A reflection on Cash Registers

Recently I started reading Computer Programming Fundamentals. Although this book was written half a century ago, I still found a lot of insights which is still up-to-date until now. While I faced the exercises in the first chapter, I decided to provide some answers here on my blog publicly.

This time I would like to deal with problem 1-2:

Would any of these devices or the devices mentioned in the chapter make a really major change in the performance of the cash register? Try to think of a device which would make a major change in performance.

To put this into context, in the chapter Leeds and Weinberg introduce a cash register, rather simplistic 50 years ago, but still a part of the computer history. The problem 1-2 then asks the reader to imagine additional devices which makes the cash register less error prone. Having served as a cashier about ten years ago, I think I have something to contribute on that.

The cash register in the book is a simplistic version. You can add prices, and calculate a total as a cashier. When I was starting to work as a cashier in a local supermarket back in 1995, we had an advanced cash register at that time. The one I was operating had the ability to add prices, and show the totals, but beyond that I could enter up to 16 different material groups, like food and non-food categories. Beyond that we had things like groceries which had special numbers – price look-ups, PLUs.

Another chapter in the book is on errors and handling errors. Since humans introduce errors to the cash process, we had several mechanisms to correct these errors. We had the ability to make correction entries, cancel the last entry made into the cash register, or with a special key cancel the whole receipt.

Beyond that we had the ability to enter cash payments, check payments, and special purpose-based checks which were called “restaurant checks”, from which you could only buy food items. The cashier had the responsibility at that time in that store to check the proper usage of restaurant checks as you couldn’t buy for example cigarettes using these.

Some years later new cash registers were introduced. Previously all items in the store were labeled with price tags. If a price tag was missing, as the glue did not stick enough on it, we had to ask for prices. The new cash registers supported electronic scanning of bar codes with a look-up in a backend system.

Up to that point in time I was able to register items in a very fast manner. Several hours of duty had taught me the skill to type very fast prices using the keyboard. Sometimes I had finished the cashing process way before the customer had filled their bags. I was quite ambitious at it as a teenager.

now, the scanners introduced a different system to the process. First of all the crew had to scan every item. Everything was stored in a computer, and every bar code had to be put up in the backend system, so that the cash register would notice any item. Therefore we no longer had the need to ask for missing prices – as the backend system would provide them.

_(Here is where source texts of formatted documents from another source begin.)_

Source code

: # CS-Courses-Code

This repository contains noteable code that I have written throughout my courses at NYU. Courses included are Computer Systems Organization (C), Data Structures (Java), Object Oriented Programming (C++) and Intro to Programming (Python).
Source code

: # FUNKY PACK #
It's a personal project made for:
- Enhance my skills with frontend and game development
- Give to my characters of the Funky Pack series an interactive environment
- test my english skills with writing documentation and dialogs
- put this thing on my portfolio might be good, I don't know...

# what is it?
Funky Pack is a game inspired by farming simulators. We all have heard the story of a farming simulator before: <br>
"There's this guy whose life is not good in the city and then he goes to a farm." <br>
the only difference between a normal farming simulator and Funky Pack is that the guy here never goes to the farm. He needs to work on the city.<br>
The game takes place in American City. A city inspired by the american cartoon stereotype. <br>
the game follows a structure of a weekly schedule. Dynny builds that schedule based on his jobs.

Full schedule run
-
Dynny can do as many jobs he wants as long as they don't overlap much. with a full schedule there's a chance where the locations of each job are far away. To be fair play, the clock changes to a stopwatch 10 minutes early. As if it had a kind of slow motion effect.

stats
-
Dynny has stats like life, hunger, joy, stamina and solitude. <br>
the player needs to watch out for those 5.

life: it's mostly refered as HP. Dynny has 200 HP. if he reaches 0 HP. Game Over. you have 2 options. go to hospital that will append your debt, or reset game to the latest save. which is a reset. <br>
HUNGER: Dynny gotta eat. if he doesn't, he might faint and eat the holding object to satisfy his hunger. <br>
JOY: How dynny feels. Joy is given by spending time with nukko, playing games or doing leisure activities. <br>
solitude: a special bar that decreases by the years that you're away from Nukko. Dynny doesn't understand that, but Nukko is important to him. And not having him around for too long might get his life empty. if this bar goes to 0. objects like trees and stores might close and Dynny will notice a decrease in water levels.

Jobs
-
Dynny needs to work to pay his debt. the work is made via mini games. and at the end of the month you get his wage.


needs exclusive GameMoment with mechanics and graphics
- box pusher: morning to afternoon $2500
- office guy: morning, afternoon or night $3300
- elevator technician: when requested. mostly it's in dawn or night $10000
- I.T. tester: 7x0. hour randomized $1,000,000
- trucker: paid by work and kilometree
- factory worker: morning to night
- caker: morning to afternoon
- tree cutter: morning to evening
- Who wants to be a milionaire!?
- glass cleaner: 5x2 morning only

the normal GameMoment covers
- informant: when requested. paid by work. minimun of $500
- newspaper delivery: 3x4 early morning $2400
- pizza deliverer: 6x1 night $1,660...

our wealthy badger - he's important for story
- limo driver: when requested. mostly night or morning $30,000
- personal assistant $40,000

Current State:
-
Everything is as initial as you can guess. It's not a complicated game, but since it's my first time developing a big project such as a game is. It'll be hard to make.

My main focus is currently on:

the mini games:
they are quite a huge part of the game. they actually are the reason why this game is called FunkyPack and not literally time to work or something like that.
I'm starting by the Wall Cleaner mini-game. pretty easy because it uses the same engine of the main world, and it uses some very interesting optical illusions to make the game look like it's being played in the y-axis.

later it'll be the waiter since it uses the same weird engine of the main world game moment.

At least that was the selling argument for that new system.

Several weeks into the new system, I noticed some patterns with these “improvements”. The cash registering process slowed me down – sometimes tremendously. Scanning the bar code was sometimes hard, sometimes bar codes from magazines were crinkled. This was a huge drawback, but on the other hand now customers were able to proceed as fast as I was proceeding their items.

But there was another factor, the human factor which the crew forgot. Sometimes when new products arrived, just one or two of the ten items were created in the backend system. This led to eight items unable to pass the cash register automatically. Their were even some departments well known to forget about this process quite often. But I digress.

Now, the human factor played a role there. This is a lesson which also Leeds and Weinberg mention in their chapter on error handling for computers – in a book written in 1961. The human factor in computing leads to so many errors. My own experience more than ten years ago reflects this as well.

Now, what has this to do with testing? Everything! If we want to test a product well, we have to understand the human factor in computing and how real humans deal with real applications. What are the errors they make? What are the factors and itches they circumvent or find ways to avoid? This knowledge is a path to better software in the long run, if we are able to find solutions as a team of business analysts, testers, and programmers.

Seeing this lesson to clear in a book written 50 years ago still makes me a bit worried. Haven’t we learned a thing in the past 50 years about that? It seems not so much, but there are promising implementations – unfortunately they seem to be exceptional to me.